[Consigne] Réécris l'article sur le harcèlement scolaire de « Jean-Baptiste BOYSSOU, Reporter » à « en milieu scolaire. », en remplaçant « savoirs » par « acquis ».

[Texte fourni]
Jean-Baptiste BOYSSOU, Reporter au G7

31 juillet 2019

« Lire, écrire, compter, respecter autrui ». Les savoirs fondamentaux sont aujourd’hui officiellement annoncés comme étant au nombre de 4 par le ministère de l’Education Nationale. Au-delà des traditionnels savoirs techniques indispensables, une quatrième entité, à portée morale, a fait son apparition : le respect de l’autre, comme apprentissage, mis en péril par le harcèlement scolaire. Conscient de cet enjeu majeur, le G7 Education réuni à Sèvres le 4 juillet 2019, au Centre International d’Etudes Pédagogiques (CIEP), a souhaité présenter les objectifs de lutte adoptés contre le harcèlement en milieu scolaire.

Le harcèlement scolaire, fléau de l’éducation mondiale

« Le harcèlement est inacceptable et ne peut pas être toléré. » « Le harcèlement provoque un effet négatif sur la santé, le bien-être et la réussite académique de tous les élèves. » Les ministres de l’éducation du G7, au travers d’un communiqué conjoint, n’ont pas de mots assez durs pour décrire la dangerosité des pratiques de harcèlement pour l’ensemble du système éducatif. Et pourtant, d’après les estimations de l’OCDE et de l’UNESCO, jusqu’à 30 % des élèves ont connu une situation de harcèlement, au niveau mondial, tandis que 10 % vivent cette situation au quotidien.

[Lignes fournies]

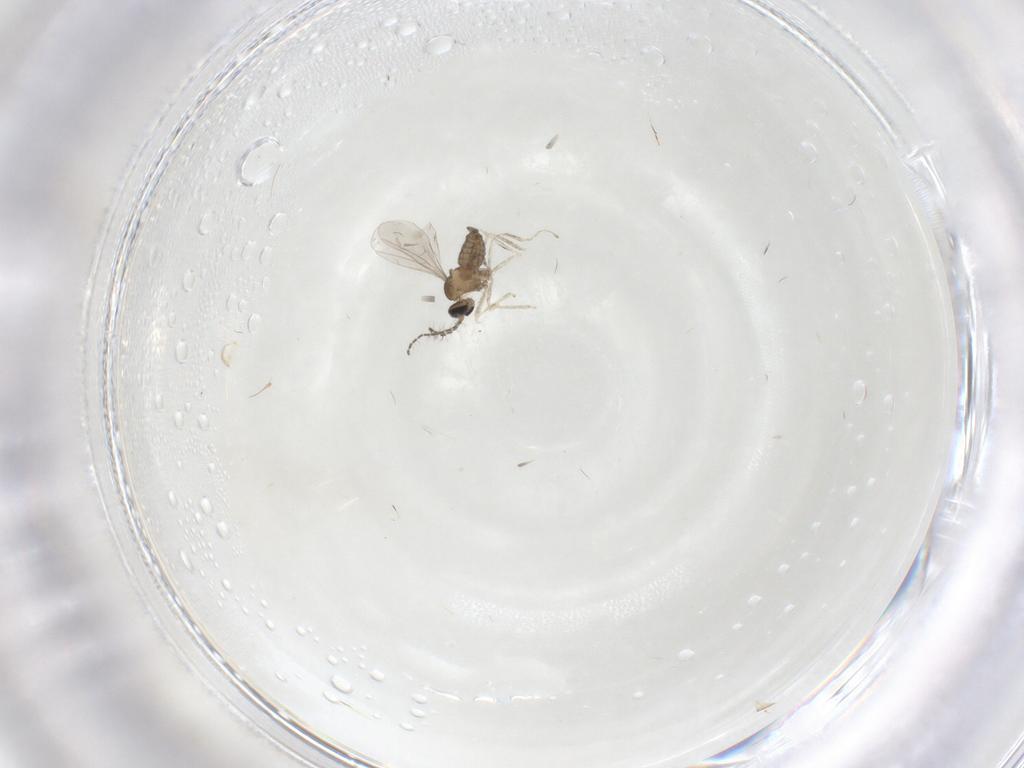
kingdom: Animalia
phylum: Arthropoda
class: Insecta
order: Diptera
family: Cecidomyiidae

[Réponse complète]
Jean-Baptiste BOYSSOU, Reporter au G7

31 juillet 2019

« Lire, écrire, compter, respecter autrui ». Les acquis fondamentaux sont aujourd’hui officiellement annoncés comme étant au nombre de 4 par le ministère de l’Education Nationale. Au-delà des traditionnels acquis techniques indispensables, une quatrième entité, à portée morale, a fait son apparition : le respect de l’autre, comme apprentissage, mis en péril par le harcèlement scolaire. Conscient de cet enjeu majeur, le G7 Education réuni à Sèvres le 4 juillet 2019, au Centre International d’Etudes Pédagogiques (CIEP), a souhaité présenter les objectifs de lutte adoptés contre le harcèlement en milieu scolaire.